Type Vipassana on google. Vipasssana is the meditation technique Buddha used to reach illumination.

There are Vipassana meditation seminars all over the world. You can find one near where you live, I’m sure. You pay by donations, so you having little money is no barrier.

I’ve done one seminar. Lasts for one week, no talking, only veggies food and you meditate 5-7 hours a day. I managed to meditate for 2 hours, but it’s the longest I persevered.


using a certain system to meditate, is just self hypnosis. Meditation can be done throughout your day, there is no need to sit out in the backyard, legs crossed humming “ohhmmmm”. No talking is absurd. If you wish to speak, then you should speak. Applying rules to meditation brings about conflict. You wish to speak, yet you can’t so you force yourself not to. One part of the mind trying to establish dominance over another part of the mind. Its the same as trying not to think. If you are trying not to think, then you are still thinking. There is still that movement of thought within you. Meditation should allow you to act naturally, and not according to some system or another.

And yes D I believe that meditation can solve all of your mental problems, and can bring you to a better state of body awareness.

I’d reccomend Krishnamurti to you if you have not already read him.

Valid points.

But Vipassana does work.

To reason to not talking is to reduce mental distractions.

Sitting in a certain position and remaining motionless while only concentrating on your breathing is the first step.

Being in a constant state of meditation requires years of practice.

Have you ever tried it?


I’ve read that meditation can cause and make depersonalization worse. Any comments on this? How do I get started with meditation, and can it help with this detatched feeling, can it help with any mental problem?

**HOW TO COMPLETE THIS TASK**
Print the part of the meditation discussion starting with "I’ve read that" and going on through "any mental problem?", copying it word for word. The records that come next are separate material with no connection to the text.

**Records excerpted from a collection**
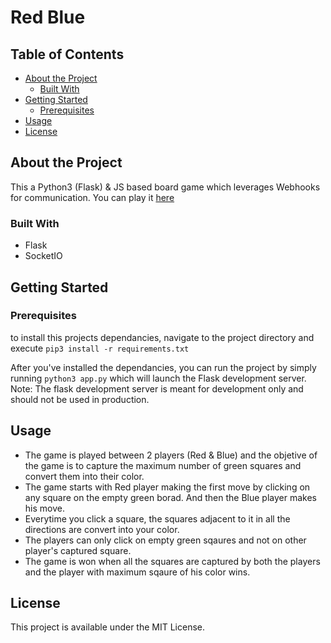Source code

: # Red Blue

## Table of Contents

* [About the Project](#about-the-project)
  * [Built With](#built-with)
* [Getting Started](#getting-started)
  * [Prerequisites](#prerequisites)
* [Usage](#usage)
* [License](#license)

## About the Project

This a Python3 (Flask) &amp; JS based board game which leverages Webhooks for communication. You can play it [here](https://red-blue.herokuapp.com/) 

### Built With

* Flask
* SocketIO

## Getting Started

### Prerequisites

to install this projects dependancies, navigate to the project directory and execute `pip3 install -r requirements.txt`

After you've installed the dependancies, you can run the project by simply running `python3 app.py` which will launch the Flask development server.
Note: The flask development server is meant for development only and should not be used in production.

## Usage

* The game is played between 2 players (Red & Blue) and the objetive of the game is to capture the maximum number of green squares and convert them into their color.
* The game starts with Red player making the first move by clicking on any square on the empty green borad. And then the Blue player makes his move.
* Everytime you click a square, the squares adjacent to it in all the directions are convert into your color.
* The players can only click on empty green sqaures and not on other player's captured square.
* The game is won when all the squares are captured by both the players and the player with maximum sqaure of his color wins.

## License

This project is available under the MIT License.
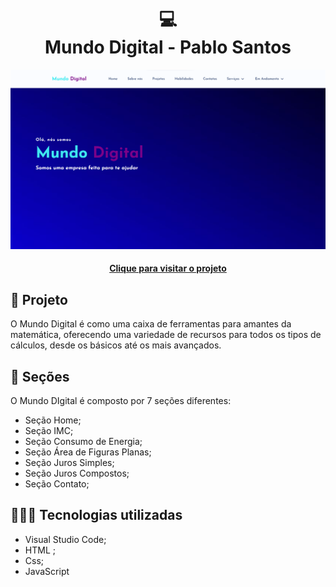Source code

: <h1 align="center">
  💻<br>Mundo Digital -  Pablo Santos
</h1>

![Resultado do projeto](img/mundo-digital-foto.png)

<h4 align="center"><a href="https://pablo-m-santos.github.io/Mundo-Digital/">Clique para visitar o projeto</a></h4>

## 🌳 Projeto
O Mundo Digital é como uma caixa de ferramentas para amantes da matemática, oferecendo uma variedade de recursos para todos os tipos de cálculos, desde os básicos até os mais avançados.
## 📃 Seções
O Mundo DIgital é composto por 7 seções diferentes:

  -  Seção Home;
  -  Seção IMC;
  -  Seção Consumo de Energia;
  -  Seção Área de Figuras Planas;
  -  Seção Juros Simples;
  -  Seção Juros Compostos;
  -  Seção Contato;

## 👨🏽‍💻 Tecnologias utilizadas
  - Visual Studio Code;
  - HTML ;
  - Css;
  - JavaScript
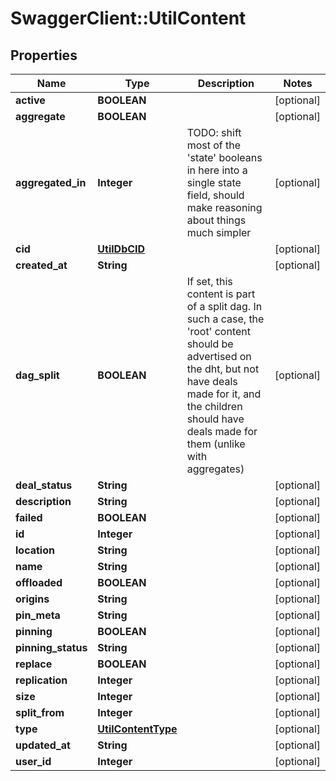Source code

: # SwaggerClient::UtilContent

## Properties
Name | Type | Description | Notes
------------ | ------------- | ------------- | -------------
**active** | **BOOLEAN** |  | [optional] 
**aggregate** | **BOOLEAN** |  | [optional] 
**aggregated_in** | **Integer** | TODO: shift most of the &#x27;state&#x27; booleans in here into a single state field, should make reasoning about things much simpler | [optional] 
**cid** | [**UtilDbCID**](UtilDbCID.md) |  | [optional] 
**created_at** | **String** |  | [optional] 
**dag_split** | **BOOLEAN** | If set, this content is part of a split dag. In such a case, the &#x27;root&#x27; content should be advertised on the dht, but not have deals made for it, and the children should have deals made for them (unlike with aggregates) | [optional] 
**deal_status** | **String** |  | [optional] 
**description** | **String** |  | [optional] 
**failed** | **BOOLEAN** |  | [optional] 
**id** | **Integer** |  | [optional] 
**location** | **String** |  | [optional] 
**name** | **String** |  | [optional] 
**offloaded** | **BOOLEAN** |  | [optional] 
**origins** | **String** |  | [optional] 
**pin_meta** | **String** |  | [optional] 
**pinning** | **BOOLEAN** |  | [optional] 
**pinning_status** | **String** |  | [optional] 
**replace** | **BOOLEAN** |  | [optional] 
**replication** | **Integer** |  | [optional] 
**size** | **Integer** |  | [optional] 
**split_from** | **Integer** |  | [optional] 
**type** | [**UtilContentType**](UtilContentType.md) |  | [optional] 
**updated_at** | **String** |  | [optional] 
**user_id** | **Integer** |  | [optional]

**ANSWER SPACE**
I’ve read that meditation can cause and make depersonalization worse. Any comments on this? How do I get started with meditation, and can it help with this detatched feeling, can it help with any mental problem?